Hill Research Group

Theoretical Chemistry, University of Sheffield

The Hill research group works in the field of theoretical chemistry. This falls into two main strands: using cutting-edge technology to study the electronic structure of molecules, and the use of artificial intelligence (AI) in self-driving labs.

We aim to answer fundamental questions at the molecular level by developing and applying theory and computational tools. We collaborate with several experimental groups, looking at systems ranging from the spectroscopy of small molecules to the dynamics of biomolecules. The work on self-driving labs is usually in collaboration with non-academic partners and has a focus on sustainable chemistry.

Our research

Methods and basis sets

To be able to study interesting chemistry, new theories and tools need to be developed, implemented and improved. This work goes on to be used by other research groups, making computation in chemistry possible.

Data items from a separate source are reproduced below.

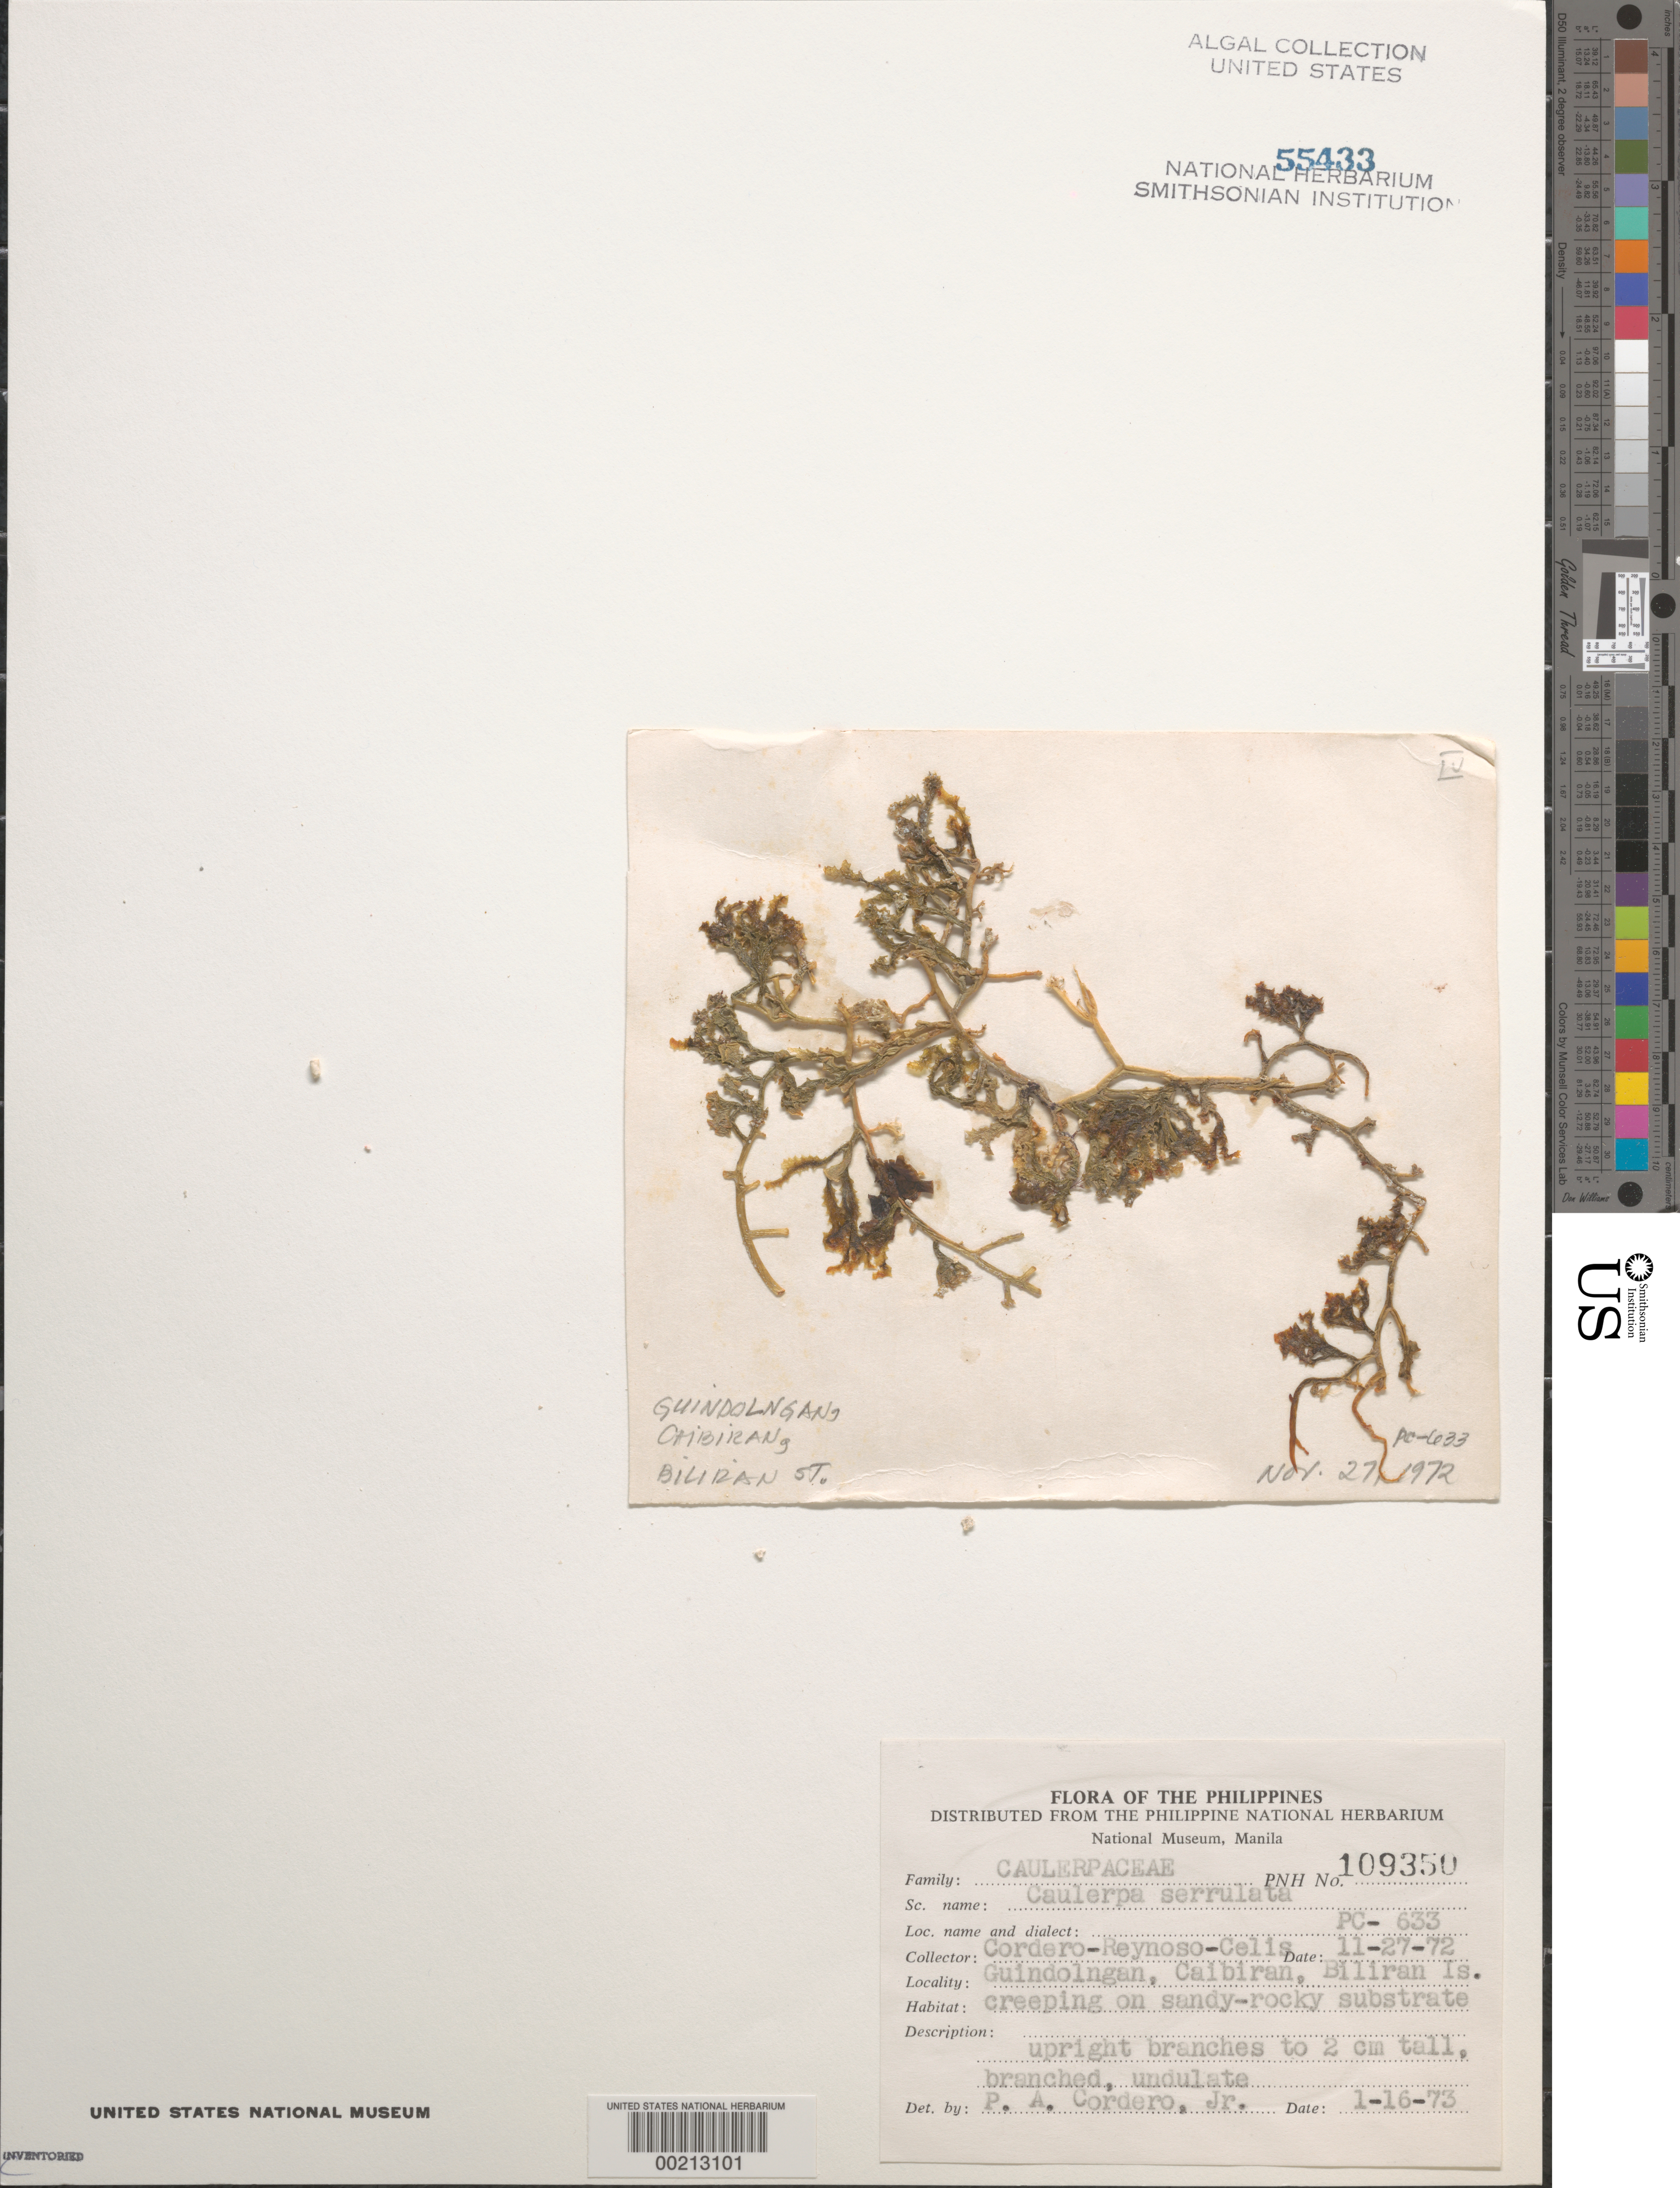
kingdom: Plantae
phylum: Chlorophyta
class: Ulvophyceae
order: Bryopsidales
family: Caulerpaceae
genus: Caulerpa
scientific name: Caulerpa serrulata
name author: (Forssk.) J. Agardh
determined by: Cordero, P. A., Jr.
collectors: P. A. Cordero, E. Reynoso & M. Celis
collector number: Pc-633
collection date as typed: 27 Nov 1972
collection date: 1972-11-27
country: Philippines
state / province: Eastern Visayas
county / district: Biliran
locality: Guindolngan, calibiran, biliran island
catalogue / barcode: US 55433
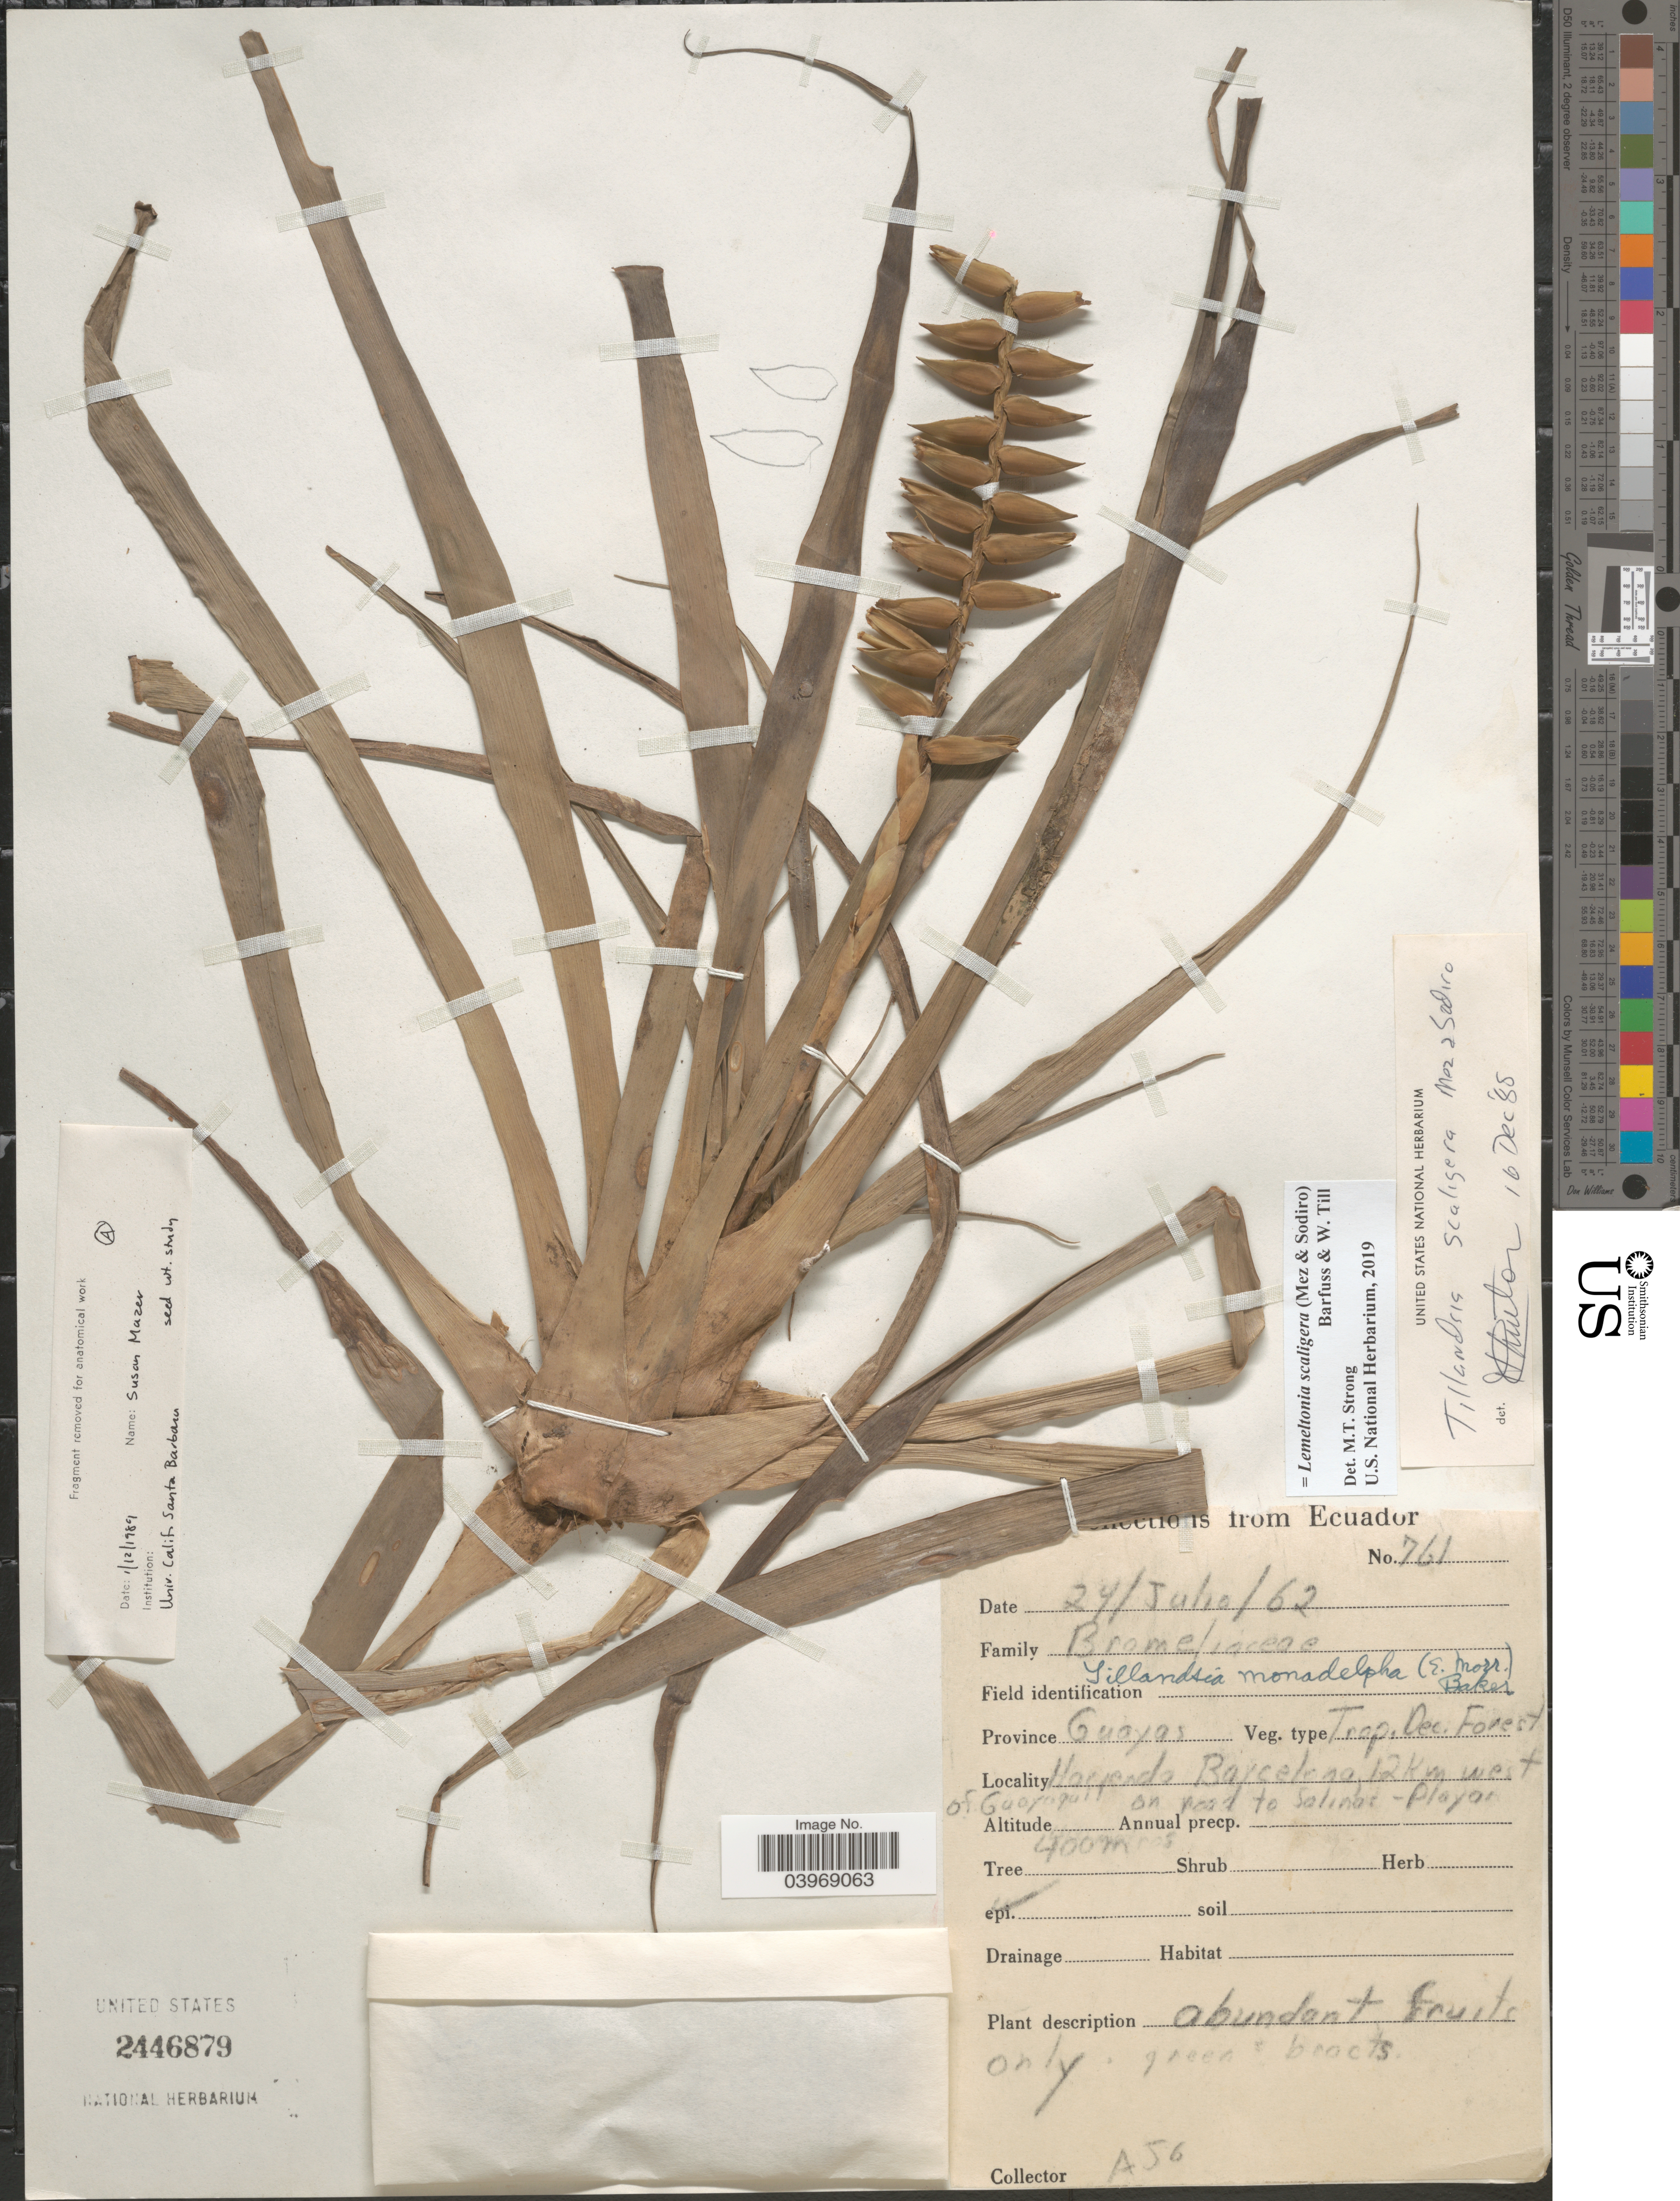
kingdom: Plantae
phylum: Tracheophyta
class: Liliopsida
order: Poales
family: Bromeliaceae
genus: Lemeltonia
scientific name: Lemeltonia scaligera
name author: (Mez & Sodiro) Barfuss & W. Till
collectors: A. J. G.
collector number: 761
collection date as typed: Transcribed d/m/y: 24/7/62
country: Ecuador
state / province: Guayas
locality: Hacienda Barcelona, 12 Km west of Guayaquil on road to Salinas-Playas.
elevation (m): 400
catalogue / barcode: US 2446879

Automation of both computational chemistry workflows and basis set optimisation are also of interest.

Machine learning & data science

We are investigating ways to improve current quantum chemistry approaches using the latest techniques from computer science and statistics.

We also apply data science techniques to uncover trends and find physical insights in large chemical datasets (including a collaboration with CCDC).

Self-driving labs

Working with other research groups and non-academic partners, we are using theoretical chemistry, AI and computer control to help develop self-driving labs.  We take a "closed-loop" approach where automated experimental results are used to re-train models that predict which experiment to perform next.

Find out more

Research outputs

We have developed a Python package for the automation of basis set development tasks. The accompanying publication demonstrates how it can be used in several common basis set development tasks.

We have developed a new method for calculating intermolecular interactions. It is fast, linear scaling (in time and storage) and similar accuracy as CCSD.

We have published correlation consistent basis sets for the heavy group 1 (K–Fr) and 2 (Ca–Ra) elements. Sets for both valence and outer-core correlation are presented.

New, efficient schemes for the prescreening and evaluation of effective core potentials. Large speedups can be achieved realtive to quadrature-based methods.

We developed a simple statistical model for predicting equilibrium interaction energies of halogen bonds. Remarkably, the model requires only one fitted parameter per molecule, yet outperforms some of the best DFT functionals.

Halogen bonds are less affected by secondary interactions than hydrogen bonds, F12 calculations and SAPT are used to provide insights into this behaviour.